Open xaur opened 3 years ago
pluja
commented
3 years ago I understand, but I don't think this makes sense for what the site was created for. KYCNot lists only exchanges and services that do not require KYC and does it for a very clear reason: because KYC is bad.
Having a list of KYC services would be somewhat promoting them and this is something I don't want to do.
xaur
commented
3 years ago I didn't mean the list to promote them, rather a list of things to avoid. Especially things that may not appear as "too KYC-cy" on the surface. Anyways, thanks for considering the idea.
pluja
commented
3 years ago Ahh! I see, yeah this would be good. I'll work on it.
obeho
commented
3 years ago Especially things that may not appear as "too KYC-cy" on the surface.
Mentioning only these would be a good idea. Obvious ones shouldn't be mentioned, as @pluja stated. But I think this list would largely intersect with the ones in #30.
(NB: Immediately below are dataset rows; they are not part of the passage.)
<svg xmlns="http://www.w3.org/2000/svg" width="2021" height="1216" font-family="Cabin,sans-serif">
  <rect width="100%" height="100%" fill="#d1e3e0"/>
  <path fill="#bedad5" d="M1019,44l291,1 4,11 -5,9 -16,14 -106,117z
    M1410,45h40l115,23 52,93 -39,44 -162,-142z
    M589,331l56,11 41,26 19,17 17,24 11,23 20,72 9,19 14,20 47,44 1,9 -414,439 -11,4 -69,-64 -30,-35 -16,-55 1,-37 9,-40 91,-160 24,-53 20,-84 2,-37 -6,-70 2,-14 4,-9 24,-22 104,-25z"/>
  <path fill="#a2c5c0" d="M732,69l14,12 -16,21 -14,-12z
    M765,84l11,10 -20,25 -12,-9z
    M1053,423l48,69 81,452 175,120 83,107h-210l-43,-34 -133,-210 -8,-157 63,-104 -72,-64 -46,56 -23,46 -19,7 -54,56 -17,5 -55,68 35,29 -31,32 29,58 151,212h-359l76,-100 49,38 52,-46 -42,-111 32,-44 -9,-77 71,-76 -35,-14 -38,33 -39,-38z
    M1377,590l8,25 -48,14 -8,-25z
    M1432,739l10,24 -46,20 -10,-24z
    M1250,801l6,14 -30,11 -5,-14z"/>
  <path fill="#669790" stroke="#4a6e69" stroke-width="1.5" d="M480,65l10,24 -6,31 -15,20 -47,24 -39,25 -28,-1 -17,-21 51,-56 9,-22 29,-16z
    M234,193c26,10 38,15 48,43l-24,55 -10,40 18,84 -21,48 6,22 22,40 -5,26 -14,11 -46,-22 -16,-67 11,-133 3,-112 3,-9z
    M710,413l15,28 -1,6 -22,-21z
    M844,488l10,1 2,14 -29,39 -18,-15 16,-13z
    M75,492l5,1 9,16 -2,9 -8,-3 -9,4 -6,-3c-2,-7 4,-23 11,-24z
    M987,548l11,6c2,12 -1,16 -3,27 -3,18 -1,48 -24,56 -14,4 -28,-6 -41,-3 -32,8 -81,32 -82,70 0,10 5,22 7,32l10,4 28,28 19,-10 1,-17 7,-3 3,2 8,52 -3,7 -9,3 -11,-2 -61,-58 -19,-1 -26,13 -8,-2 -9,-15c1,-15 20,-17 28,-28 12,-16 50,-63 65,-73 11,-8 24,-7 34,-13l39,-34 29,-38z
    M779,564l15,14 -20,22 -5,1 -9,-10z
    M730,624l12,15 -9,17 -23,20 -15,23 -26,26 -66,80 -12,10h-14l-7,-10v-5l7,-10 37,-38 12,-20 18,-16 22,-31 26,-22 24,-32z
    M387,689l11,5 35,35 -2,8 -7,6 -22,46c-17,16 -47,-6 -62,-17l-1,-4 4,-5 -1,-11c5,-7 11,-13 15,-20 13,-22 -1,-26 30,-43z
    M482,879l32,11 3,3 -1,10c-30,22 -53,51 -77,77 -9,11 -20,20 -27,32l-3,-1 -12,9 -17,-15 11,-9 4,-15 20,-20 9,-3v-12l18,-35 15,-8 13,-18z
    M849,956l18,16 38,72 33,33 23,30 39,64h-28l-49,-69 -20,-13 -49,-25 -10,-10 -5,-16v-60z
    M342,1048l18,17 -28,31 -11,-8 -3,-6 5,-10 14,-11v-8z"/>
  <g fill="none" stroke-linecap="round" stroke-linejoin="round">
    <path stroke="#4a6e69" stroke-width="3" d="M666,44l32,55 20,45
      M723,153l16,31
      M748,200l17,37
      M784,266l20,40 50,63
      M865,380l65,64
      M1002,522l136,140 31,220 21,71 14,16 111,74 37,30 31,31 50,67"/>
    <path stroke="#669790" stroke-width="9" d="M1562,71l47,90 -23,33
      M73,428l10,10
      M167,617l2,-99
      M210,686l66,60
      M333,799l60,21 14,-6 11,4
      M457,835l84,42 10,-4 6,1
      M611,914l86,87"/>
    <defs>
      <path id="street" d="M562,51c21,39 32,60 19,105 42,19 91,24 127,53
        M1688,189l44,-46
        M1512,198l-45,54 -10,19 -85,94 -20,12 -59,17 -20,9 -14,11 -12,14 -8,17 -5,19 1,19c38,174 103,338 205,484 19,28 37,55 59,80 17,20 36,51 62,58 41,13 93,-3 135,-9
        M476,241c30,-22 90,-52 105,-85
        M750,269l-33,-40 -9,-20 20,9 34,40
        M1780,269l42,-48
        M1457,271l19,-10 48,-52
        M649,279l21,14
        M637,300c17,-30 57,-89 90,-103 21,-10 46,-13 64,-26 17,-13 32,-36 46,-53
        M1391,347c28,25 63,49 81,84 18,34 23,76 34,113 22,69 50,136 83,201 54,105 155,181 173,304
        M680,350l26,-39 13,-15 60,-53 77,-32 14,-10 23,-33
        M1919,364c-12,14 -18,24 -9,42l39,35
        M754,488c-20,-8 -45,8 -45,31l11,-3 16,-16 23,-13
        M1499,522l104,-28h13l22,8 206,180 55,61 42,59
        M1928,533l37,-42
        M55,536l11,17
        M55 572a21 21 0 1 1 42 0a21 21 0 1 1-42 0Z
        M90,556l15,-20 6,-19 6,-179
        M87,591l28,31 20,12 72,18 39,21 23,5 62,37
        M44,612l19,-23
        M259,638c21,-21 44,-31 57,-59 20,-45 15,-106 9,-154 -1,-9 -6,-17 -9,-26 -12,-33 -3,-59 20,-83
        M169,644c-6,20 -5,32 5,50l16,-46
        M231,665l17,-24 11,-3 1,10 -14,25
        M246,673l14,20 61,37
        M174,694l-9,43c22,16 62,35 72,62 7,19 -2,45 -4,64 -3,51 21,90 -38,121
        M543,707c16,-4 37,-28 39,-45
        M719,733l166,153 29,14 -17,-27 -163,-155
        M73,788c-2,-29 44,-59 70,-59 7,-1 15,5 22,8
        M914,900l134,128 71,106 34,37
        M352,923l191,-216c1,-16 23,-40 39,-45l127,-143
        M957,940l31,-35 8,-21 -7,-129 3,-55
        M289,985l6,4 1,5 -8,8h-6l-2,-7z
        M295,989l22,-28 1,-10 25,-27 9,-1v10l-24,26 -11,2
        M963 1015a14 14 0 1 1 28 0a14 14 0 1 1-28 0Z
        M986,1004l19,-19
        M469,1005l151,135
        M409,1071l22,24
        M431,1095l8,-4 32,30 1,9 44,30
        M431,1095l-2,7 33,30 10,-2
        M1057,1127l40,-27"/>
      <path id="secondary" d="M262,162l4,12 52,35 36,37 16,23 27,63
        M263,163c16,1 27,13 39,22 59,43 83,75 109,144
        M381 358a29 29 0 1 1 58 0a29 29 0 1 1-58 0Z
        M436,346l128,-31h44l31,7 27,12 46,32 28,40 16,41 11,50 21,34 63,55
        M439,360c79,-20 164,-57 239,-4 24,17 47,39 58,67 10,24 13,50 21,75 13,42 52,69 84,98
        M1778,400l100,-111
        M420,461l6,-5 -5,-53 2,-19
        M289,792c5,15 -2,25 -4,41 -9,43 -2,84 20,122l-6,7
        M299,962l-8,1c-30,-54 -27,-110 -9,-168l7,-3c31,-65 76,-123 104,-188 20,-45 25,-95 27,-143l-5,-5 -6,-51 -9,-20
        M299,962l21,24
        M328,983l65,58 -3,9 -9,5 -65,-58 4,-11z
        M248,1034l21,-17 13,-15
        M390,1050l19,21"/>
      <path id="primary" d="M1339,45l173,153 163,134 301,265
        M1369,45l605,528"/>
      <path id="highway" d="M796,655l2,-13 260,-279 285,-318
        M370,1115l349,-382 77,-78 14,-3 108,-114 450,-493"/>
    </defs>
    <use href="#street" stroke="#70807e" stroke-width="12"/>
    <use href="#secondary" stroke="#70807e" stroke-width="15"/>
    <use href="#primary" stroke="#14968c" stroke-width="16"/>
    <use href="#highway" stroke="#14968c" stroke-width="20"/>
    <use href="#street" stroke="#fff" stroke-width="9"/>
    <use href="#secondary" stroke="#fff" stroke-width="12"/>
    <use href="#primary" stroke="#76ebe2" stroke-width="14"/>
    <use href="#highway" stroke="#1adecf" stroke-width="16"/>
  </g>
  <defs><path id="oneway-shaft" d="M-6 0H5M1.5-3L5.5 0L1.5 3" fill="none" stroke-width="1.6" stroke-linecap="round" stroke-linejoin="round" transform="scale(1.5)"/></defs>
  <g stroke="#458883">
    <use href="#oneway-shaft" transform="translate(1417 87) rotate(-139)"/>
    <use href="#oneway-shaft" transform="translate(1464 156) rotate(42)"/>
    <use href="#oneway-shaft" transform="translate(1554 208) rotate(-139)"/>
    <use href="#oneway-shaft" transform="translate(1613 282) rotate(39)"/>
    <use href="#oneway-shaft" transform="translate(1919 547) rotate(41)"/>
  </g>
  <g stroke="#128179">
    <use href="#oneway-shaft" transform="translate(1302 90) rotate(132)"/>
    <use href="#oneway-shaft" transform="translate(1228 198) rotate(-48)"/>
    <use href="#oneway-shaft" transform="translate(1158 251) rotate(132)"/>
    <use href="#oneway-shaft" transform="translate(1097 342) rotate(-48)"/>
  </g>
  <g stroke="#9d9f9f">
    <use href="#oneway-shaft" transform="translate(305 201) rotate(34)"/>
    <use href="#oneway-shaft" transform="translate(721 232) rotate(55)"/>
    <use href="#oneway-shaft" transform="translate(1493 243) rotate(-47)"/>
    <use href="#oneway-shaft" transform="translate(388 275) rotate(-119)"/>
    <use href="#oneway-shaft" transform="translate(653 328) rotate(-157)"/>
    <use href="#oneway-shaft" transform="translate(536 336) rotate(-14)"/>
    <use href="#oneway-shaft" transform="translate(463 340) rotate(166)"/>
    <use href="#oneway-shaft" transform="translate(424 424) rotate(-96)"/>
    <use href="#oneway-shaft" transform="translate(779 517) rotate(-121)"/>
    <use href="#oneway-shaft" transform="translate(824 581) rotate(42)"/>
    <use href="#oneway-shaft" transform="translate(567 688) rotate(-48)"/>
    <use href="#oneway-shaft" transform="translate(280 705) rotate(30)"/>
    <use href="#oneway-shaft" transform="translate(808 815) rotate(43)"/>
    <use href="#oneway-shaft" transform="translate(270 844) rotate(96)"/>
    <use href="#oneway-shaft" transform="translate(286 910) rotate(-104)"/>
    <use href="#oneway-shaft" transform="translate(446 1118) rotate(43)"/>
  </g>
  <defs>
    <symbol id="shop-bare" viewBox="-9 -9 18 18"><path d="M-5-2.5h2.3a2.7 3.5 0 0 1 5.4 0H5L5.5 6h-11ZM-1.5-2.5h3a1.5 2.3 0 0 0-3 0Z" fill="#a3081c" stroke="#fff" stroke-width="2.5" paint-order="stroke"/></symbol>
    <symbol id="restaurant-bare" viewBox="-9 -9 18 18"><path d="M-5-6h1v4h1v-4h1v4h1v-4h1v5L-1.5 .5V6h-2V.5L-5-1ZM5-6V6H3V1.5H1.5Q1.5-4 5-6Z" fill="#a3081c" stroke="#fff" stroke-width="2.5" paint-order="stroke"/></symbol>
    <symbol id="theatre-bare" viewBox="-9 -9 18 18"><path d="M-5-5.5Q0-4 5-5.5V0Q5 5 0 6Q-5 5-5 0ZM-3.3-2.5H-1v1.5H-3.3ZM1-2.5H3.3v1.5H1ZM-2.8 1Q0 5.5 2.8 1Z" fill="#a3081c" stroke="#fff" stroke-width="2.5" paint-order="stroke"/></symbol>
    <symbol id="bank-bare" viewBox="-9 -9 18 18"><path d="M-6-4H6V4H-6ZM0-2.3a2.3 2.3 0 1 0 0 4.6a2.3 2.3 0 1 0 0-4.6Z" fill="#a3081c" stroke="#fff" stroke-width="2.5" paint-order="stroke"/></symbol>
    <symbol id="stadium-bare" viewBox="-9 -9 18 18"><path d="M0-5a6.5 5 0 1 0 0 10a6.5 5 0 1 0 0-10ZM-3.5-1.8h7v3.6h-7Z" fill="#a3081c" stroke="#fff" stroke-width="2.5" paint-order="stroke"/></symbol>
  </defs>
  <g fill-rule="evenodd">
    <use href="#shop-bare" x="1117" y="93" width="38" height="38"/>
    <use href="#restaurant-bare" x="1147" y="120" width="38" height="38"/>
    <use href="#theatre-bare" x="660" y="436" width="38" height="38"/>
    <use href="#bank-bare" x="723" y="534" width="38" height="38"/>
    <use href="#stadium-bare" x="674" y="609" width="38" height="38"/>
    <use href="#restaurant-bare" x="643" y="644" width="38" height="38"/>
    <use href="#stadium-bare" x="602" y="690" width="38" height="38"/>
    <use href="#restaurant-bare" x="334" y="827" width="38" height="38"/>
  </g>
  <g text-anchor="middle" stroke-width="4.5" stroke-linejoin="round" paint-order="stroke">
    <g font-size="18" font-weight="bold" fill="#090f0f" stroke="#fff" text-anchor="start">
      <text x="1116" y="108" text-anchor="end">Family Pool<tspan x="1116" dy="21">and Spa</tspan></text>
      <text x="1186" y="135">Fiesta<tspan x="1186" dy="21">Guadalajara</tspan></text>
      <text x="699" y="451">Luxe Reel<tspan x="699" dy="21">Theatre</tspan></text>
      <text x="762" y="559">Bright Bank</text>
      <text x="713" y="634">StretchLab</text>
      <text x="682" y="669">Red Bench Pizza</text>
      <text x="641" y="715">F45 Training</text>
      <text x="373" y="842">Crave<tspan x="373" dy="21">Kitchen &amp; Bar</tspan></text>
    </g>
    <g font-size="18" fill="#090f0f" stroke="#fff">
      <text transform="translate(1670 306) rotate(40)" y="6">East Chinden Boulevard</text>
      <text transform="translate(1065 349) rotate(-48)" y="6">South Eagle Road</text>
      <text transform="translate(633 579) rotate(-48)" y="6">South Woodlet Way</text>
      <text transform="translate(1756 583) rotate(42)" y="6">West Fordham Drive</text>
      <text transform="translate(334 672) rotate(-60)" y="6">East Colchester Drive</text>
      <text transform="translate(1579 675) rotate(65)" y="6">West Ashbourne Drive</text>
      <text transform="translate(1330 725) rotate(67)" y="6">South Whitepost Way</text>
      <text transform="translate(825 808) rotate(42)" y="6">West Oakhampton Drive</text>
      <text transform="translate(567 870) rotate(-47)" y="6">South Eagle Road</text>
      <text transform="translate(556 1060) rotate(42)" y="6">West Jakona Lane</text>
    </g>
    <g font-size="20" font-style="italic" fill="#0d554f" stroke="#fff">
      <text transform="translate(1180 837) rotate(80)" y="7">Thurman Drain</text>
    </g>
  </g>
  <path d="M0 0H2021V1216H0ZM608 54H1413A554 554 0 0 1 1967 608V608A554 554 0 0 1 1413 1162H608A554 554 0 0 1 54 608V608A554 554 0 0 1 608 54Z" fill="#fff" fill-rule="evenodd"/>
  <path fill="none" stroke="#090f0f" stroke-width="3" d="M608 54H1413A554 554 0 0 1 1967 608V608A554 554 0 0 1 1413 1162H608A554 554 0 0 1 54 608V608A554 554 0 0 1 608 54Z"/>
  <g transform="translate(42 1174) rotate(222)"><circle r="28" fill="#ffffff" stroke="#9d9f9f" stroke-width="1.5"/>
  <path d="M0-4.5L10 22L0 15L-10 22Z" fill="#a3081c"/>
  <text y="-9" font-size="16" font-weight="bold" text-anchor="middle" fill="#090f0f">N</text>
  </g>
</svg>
Consider this hypothetical, a service X, is currently in this category (not appearing as "too KYC-cy" on the surface). And in the future they made changes to suffice a listing in the website (under services or exchanges). That would probably not happen if there are two sections #30 and this(#37)
This issue is a subset of #30 or can be made so.
xaur
commented
3 years ago @obeho, #30 is about moving bad (KYCed) exchanges and services to another list instead of removing them.
Consider this hypothetical, a service X, is currently in this category (not appearing as "too KYC-cy" on the surface). And in the future they made changes to suffice a listing in the website (under services or exchanges).
If a service becomes "good" and removes KYC requirements it can be moved back from the bad into the good list. In practice though I expect the opposite will happen much more often and services will mostly flow from the good into the bad list or just go out of business. The current trend is to increase the amount of invasion, sometimes to extreme levels. Note that all of this is about services.
This issue is not about exchanges or services and so it is not a subset of #30. It is about enumerating a handful of KYC providers that quietly sit behind hundreds of exchanges and collect everything in a few central vulnerable locations.
For a fresh example, just recently I ran across this Brazilian exchange Monnos that shares private user data with US-based Jumio, ZenDesk, and a bunch of others. How cute is it that ID of Brazilian citizens is sent to a US entity for verification? Well, at least Monnos is honest about listing them in terms, while some will not even bother to disclose it.
The stakes are too high. These data vacuums suck in too much private data to not leak it elsewhere. They will either lose it to hackers (because computer security is damn hard and being a big corp doesn't help), sell voluntarily (because it is so tempting to make a quick buck), or get coerced to share it. A handful of entities is a huge risk to everyone's privacy, yet they are rarely mentioned in the headlines. One way to mitigate it is to raise public awareness, by exposing them to the sunlight.
This idea extends the scope of the site quite a bit but bear with me.
As a follow-up to #30, I suggest to also represent KYC providers on the site.
The spirit of kycnot, as I see it, is to make people much more informed about opportunities of KYC-less services (the good list) as well as warn them about KYC-ed services (the "bad" list suggested in #30), especially ones that try to sell themselves as "no account" but then strike you with "oops sorry surprise KYC.. aaand we'll hold your funds hostage for now".
I think people are slowly getting the dangers of sharing their personal data with exchanges. But few people realize that many exchanges actually delegate KYC services to a small set of mostly unknown KYC providers. These entities act as centralized hubs for collecting enormous amounts of sensitive user data.
One way to add them to the site is to have a page for each one of them, and establish a bidirectional linking between KYC providers and exchanges/processors that use them.